System Triggers State Communication How it works
Incident response team Event (monitor fires alerts) Each agent has own context EventBus (broadcast) + MessageBroker (directed) 3 agents: monitor detects → analyst diagnoses root cause → responder executes fixes. Each maintains its own state, coordinates through events
Customer support escalation Message (support queue topic) Memory tracks customer history MessageBroker routes by tier Tier-1 agent handles common questions, escalates to Tier-2 for complex issues, Tier-3 for engineering. Memory persists customer context across agents
Research pipeline Event (new task assigned) Context tracks research progress EventBus (progress updates) Searcher → Analyzer → Writer → Reviewer chain, each triggered by the previous agent's completion event, sharing findings through context

Self-evolving agents (Open mode)

With execution_mode="open", agents get up to 14 meta-tools for self-modification (11 core + 3 governance, depending on enabled subsystems):

Meta-tool What it does
modify_instructions Agent rewrites its own system prompt based on experience
create_tool Agent creates new Python tools at runtime
connect_mcp_server Agent discovers and connects to new MCP servers
add_trigger / remove_trigger Agent adjusts its own wake-up schedule
spawn_process / list_processes Agent creates and monitors child processes
store_memory / search_memory / forget_memory Agent manages its own long-term memory
list_capabilities Agent introspects its current tools and triggers
get_secret Agent retrieves scoped secrets (when secrets enabled)
check_budget Agent checks remaining autonomy budget (when budget enabled)
check_mission Agent checks mission progress and evaluation (when mission enabled)

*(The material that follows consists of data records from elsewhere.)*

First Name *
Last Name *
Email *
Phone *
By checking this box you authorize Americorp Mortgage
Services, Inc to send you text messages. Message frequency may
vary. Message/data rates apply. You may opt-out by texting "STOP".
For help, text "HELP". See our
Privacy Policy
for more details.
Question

This enables agents that adapt over time -- an ops agent that learns new runbooks, a support agent that creates shortcuts for common issues, or a research agent that refines its own methodology.


Quick Example

A single agent with cron triggers, persistent state, and journal recovery:

from promptise.runtime import AgentProcess, ProcessConfig, TriggerConfig

process = AgentProcess(
    name="data-watcher",
    config=ProcessConfig(
        model="openai:gpt-5-mini",
        instructions="You monitor data pipelines and alert on anomalies.",
        triggers=[
            TriggerConfig(type="cron", cron_expression="*/5 * * * *"),
        ],
    ),
)

await process.start()   # CREATED -> STARTING -> RUNNING
# Process runs autonomously, waking on every cron tick...
await process.stop()    # RUNNING -> STOPPING -> STOPPED

Three agents sharing events through a runtime:

from promptise.runtime import AgentRuntime, RuntimeConfig

runtime = AgentRuntime(config=RuntimeConfig())

# Load agents from manifest files
await runtime.load_directory("agents/")

# Or register processes programmatically
await runtime.register(monitor_process)
await runtime.register(analyzer_process)
await runtime.register(responder_process)

# Start everything -- agents communicate via EventBus and MessageBroker
await runtime.start_all()

Declare agents in YAML manifests:

agents/monitor.agent
version: "1.0"
name: pipeline-monitor
model: openai:gpt-5-mini
instructions: |
  You monitor data pipeline health. Check metrics every 5 minutes.
  Fire a 'pipeline.alert' event if any metric exceeds thresholds.
triggers:
  - type: cron
    cron_expression: "*/5 * * * *"
config:
  journal_level: full
  restart_on_failure: true
  max_restarts: 3

How It All Fits Together

Layer 4: Distributed Coordination    Multi-node clusters, HTTP transport, discovery
Layer 3: AgentRuntime                Multi-process manager, shared EventBus/Broker
Layer 2: AgentProcess                Lifecycle, triggers, context, journal, recovery
Layer 1: build_agent()               Stateless LLM agent with MCP tool access

Each layer is optional. Use Layer 1 alone for simple chatbots, add Layer 2 for autonomous agents, Layer 3 for multi-agent systems, and Layer 4 for production distributed deployments.